Outra vantagem de trabalhar em uma empresa familiar é, para Janete (que atua na Empalux), o ambiente acolhedor. “Em uma multinacional você se sente somente um número, o que não acontece na familiar”, comenta. Ela diz que é muito comum na Empalux haver celebrações entre os funcionários, embora a maior parte deles não seja da família, mas todos são considerados como se fossem.

O adm. Marcel Maués lembra que isto acontece muito nas duas primeiras gerações, sendo o zelo, a confiança e o envolvimento com a empresa muito maiores entre os funcionários. Porém, ele lembra que a valorização dos funcionários, seja emocional ou tecnicamente, vai depender da cultura organizacional da empresa, independentemente de ela seguir o modelo familiar ou não.

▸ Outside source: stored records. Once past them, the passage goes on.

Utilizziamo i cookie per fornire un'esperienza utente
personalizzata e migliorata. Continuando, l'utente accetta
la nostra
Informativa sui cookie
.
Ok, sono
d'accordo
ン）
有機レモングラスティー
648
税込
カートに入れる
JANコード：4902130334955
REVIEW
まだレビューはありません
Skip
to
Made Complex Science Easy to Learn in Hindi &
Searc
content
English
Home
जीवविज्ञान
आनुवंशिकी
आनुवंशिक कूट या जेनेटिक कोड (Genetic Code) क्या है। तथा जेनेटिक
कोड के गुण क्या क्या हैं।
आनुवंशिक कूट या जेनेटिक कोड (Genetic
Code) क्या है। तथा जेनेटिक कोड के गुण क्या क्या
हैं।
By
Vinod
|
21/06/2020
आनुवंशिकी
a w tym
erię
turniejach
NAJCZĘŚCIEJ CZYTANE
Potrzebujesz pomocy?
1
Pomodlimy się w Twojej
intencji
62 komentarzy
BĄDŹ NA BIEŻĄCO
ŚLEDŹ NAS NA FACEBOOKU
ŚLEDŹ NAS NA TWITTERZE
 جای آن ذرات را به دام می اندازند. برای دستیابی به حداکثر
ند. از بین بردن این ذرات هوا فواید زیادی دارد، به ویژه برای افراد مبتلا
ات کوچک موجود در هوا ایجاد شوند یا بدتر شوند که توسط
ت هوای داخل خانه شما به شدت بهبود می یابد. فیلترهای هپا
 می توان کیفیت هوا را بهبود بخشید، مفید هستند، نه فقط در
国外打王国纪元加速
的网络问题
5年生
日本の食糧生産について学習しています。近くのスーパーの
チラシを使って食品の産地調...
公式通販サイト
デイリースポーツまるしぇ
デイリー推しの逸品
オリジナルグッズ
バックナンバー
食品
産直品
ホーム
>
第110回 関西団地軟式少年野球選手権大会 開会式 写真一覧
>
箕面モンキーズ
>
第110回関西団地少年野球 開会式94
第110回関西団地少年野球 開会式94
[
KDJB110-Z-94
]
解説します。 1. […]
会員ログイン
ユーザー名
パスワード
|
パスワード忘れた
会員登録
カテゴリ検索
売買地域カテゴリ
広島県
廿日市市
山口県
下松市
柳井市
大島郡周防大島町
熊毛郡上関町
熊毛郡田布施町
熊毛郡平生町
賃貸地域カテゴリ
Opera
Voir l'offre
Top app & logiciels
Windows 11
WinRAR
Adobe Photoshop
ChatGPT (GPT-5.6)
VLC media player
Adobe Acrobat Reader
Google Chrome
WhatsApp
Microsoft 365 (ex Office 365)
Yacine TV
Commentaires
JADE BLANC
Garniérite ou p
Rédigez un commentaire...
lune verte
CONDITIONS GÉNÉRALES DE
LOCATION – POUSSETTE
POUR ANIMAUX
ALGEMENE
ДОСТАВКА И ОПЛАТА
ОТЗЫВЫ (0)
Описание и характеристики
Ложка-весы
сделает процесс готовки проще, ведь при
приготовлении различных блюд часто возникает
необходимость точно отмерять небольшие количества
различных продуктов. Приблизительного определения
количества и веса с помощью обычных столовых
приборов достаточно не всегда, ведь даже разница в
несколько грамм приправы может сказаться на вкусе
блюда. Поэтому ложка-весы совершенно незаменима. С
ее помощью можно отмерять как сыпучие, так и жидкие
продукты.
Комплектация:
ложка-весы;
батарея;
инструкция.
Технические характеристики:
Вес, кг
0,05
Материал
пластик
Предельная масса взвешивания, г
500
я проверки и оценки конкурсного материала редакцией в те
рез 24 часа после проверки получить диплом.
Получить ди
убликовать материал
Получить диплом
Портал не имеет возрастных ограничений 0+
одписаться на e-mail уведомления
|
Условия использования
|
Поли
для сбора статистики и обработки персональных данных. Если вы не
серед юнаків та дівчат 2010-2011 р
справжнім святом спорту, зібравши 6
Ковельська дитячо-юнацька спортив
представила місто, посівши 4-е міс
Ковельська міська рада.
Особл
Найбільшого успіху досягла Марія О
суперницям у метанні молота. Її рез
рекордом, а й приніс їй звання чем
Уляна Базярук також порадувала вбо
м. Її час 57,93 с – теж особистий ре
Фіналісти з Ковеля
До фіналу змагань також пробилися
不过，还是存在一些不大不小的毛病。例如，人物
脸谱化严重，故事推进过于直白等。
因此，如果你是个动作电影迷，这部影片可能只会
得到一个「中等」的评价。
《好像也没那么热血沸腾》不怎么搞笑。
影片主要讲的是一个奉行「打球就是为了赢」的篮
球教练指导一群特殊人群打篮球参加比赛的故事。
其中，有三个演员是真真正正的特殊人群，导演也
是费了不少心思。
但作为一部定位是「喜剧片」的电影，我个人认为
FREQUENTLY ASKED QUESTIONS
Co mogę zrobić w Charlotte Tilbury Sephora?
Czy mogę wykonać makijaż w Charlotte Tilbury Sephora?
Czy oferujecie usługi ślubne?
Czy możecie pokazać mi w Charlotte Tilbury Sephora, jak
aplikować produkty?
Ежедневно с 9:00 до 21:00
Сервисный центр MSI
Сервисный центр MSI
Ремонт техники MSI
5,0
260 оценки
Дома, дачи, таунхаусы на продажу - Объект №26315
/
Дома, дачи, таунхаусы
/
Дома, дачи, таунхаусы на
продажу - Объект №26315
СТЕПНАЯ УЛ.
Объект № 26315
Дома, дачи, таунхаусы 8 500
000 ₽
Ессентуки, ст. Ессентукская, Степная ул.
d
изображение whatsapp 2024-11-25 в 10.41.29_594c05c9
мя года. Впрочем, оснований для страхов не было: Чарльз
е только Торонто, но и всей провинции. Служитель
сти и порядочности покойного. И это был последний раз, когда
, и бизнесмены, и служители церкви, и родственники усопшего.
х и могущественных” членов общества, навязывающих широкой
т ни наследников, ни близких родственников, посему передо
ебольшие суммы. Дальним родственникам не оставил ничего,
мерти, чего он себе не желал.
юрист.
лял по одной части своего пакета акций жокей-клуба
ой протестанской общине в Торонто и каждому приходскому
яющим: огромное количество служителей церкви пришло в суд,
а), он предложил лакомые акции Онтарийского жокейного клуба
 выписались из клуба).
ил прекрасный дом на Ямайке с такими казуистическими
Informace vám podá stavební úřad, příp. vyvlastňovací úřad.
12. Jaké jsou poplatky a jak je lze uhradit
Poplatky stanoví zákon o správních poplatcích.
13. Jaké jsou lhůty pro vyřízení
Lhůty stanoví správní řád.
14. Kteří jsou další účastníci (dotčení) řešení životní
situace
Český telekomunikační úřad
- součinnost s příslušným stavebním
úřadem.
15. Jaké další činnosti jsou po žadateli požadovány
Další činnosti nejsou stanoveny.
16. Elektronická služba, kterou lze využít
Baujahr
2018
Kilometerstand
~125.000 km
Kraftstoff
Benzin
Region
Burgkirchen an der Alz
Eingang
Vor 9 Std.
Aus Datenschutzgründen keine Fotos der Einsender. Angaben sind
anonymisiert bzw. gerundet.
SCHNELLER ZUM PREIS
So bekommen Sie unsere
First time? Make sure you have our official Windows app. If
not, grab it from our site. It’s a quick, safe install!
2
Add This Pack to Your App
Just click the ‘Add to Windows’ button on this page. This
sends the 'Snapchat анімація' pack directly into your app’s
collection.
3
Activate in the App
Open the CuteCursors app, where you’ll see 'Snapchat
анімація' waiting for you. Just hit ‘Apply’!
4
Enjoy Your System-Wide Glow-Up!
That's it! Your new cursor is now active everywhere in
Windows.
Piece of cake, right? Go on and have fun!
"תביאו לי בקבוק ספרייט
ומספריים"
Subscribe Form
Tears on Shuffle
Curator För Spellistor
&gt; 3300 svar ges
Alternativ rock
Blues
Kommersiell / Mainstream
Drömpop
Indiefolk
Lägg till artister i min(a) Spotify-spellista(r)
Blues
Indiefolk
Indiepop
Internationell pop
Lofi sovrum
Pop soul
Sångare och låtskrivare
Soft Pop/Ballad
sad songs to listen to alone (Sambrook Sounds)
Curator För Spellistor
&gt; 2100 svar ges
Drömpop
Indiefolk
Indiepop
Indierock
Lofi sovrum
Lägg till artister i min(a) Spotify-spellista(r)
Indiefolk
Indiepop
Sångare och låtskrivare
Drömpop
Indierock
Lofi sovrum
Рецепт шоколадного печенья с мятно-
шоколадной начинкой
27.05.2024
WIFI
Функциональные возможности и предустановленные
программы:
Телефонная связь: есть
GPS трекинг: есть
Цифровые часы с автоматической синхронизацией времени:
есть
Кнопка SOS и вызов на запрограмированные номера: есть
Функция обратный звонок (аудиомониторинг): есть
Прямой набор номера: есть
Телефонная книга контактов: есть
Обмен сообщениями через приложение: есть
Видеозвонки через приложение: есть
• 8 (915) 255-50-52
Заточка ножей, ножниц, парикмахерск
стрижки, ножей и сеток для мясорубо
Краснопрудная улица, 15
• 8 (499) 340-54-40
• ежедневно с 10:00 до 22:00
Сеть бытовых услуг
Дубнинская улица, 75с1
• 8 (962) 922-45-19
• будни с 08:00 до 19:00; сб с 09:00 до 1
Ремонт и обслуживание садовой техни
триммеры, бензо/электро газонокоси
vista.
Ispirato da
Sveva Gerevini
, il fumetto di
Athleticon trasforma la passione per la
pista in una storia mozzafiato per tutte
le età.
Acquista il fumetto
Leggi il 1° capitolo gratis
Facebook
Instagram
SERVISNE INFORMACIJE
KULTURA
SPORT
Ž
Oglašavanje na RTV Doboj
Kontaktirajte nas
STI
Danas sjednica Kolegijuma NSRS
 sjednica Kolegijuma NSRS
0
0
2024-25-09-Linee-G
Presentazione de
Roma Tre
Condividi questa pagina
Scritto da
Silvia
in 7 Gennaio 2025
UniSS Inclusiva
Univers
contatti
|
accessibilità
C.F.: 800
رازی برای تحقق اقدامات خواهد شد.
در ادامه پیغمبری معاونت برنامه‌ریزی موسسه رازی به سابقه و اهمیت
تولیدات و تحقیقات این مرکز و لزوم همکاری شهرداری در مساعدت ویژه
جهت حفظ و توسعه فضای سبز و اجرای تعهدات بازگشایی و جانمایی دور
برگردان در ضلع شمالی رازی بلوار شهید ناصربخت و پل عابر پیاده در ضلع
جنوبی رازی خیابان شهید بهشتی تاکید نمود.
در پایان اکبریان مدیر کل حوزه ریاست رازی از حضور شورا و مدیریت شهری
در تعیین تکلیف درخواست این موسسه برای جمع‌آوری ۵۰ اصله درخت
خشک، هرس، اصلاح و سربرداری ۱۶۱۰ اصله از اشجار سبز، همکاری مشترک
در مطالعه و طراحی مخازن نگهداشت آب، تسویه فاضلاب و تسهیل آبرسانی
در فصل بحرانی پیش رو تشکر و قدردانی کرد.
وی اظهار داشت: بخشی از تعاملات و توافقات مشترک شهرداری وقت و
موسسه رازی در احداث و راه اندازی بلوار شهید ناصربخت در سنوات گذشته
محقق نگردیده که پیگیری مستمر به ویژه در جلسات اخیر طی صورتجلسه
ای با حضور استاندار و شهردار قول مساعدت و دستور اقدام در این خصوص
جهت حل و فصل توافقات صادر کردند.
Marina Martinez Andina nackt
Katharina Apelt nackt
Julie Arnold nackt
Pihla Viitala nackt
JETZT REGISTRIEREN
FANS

Em tempos de crise, seja a empresa familiar ou não, a tendência é sempre procurar inovação para sair do sufoco. Como lembra Janete, “em tempos difíceis, pessoas e empresas se tornam mais fortes”. Para Maués, é em tempos de crise que se identificam grandes oportunidades. “É por isso que é tão importante a profissionalização. Nestes momentos de crise, se há empreendedores nas empresas, eles vão buscar oportunidades”, analisa o administrador.